Alberto: Your family has been making wines since 1776, but only bottling under your own brand since 1979. What led your father to this decision?

Pau: That’s right. I’m the 18th generation in the family… In 1965 my grandmother closed the old family winery (today it’s the Cava museum in town) and became a member of the local co-operative. When my father took charge of the estate, he saw an opportunity to vinify and bottle our own wines and started by renovating the old family winery and replanting our vineyards as there were also apples, peach and almond trees growing in the property at that time.

Alberto: Can you give us a brief description of your three main wines and their unique differences?

Pau: El Serralet is our classic sparkling wine (we left the Cava DO in 2018), made primarily with Macabeo and in the last few years we’ve added a little Parellada to the blend. Parellada is a local grape known for its low sugar and alcohol content that adds freshness, acidity and aromas to El Serralet. We only make a Brut Nature aged on its lees for a minimum of 15 months.
Marc Mir is a sparkling wine made with international varieties: Pinot Noir and Chardonnay. It’s also made as a Brut Nature (zero dosage) with longer lees aging (24 months). The name is in honor of my great-great grandfather who as mayor of Sant Sadurní organized the first viticulture congress in Spain back in 1898. He was also one of the first to bring American rootstocks when phylloxera arrived in our vineyards.
Pla de la Creuis a white wine made from 100% old vines Xarel·lo.  It is dry, full-bodied, with aromas of stone and tropical fruits, salty, savory notes and crisp acidity. It pairs perfectly with Catalan cuisine!

Alberto: What opportunities and challenges do you expect in the future?

Pau: We’re starting to become more concerned about global warming.  We believe that in the next few years it’d be very difficult to continue to grow only native varieties (Macabeo, Parellada and Xarel-lo) especially as irrigation is not permitted in our region.

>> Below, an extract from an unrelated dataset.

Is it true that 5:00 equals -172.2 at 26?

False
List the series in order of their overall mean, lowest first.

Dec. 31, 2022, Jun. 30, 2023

Alberto: Can you share the new projects you’re currently working on?

Pau: This year we released two “semi-disgorged” versions of our sparkling wines: Una Volta and Bombolles. At the time of disgorgement, only the gross lees are removed, while the fine lees remain inside the bottle. This gives the wines a slightly cloudy appearance and the leftover lees not only protect them from oxidation but also contribute with an additional aroma and flavor complexity as well as structure and mouthfeel. Crispy aromas of green apple and ripe lemon with a hint of fresh almonds set the tone for these bubbles!